- **Activity**
Filter the entries, keeping every line with the word "right".
*** Opening of Data for the task ***
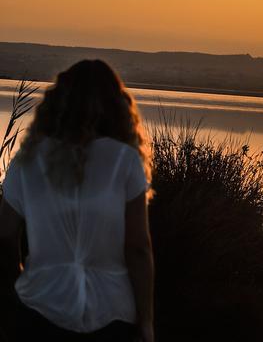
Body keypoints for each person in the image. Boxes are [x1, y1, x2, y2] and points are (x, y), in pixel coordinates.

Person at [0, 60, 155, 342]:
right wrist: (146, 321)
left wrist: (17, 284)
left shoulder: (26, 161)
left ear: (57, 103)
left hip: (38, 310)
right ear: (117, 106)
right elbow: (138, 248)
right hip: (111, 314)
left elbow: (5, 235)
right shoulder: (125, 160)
*** Close of Data for the task ***
*** Opening of Data for the task ***
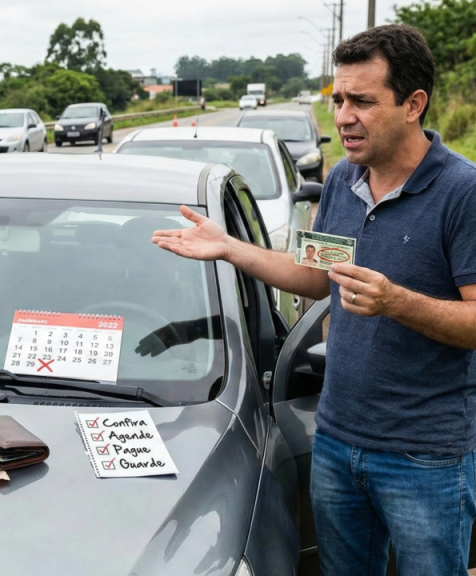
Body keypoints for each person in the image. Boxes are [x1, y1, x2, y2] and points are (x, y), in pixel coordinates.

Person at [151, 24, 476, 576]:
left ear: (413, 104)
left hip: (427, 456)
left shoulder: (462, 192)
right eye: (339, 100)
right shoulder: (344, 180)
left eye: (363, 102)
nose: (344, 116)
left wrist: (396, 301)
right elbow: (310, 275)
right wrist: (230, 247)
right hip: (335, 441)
*** Close of Data for the task ***
- **Solution to the problem**
right wrist: (146, 321)
right ear: (117, 106)
right elbow: (138, 248)
right hip: (111, 314)
right shoulder: (125, 160)
right eye: (339, 100)
right shoulder: (344, 180)
right elbow: (310, 275)
right wrist: (230, 247)
right hip: (335, 441)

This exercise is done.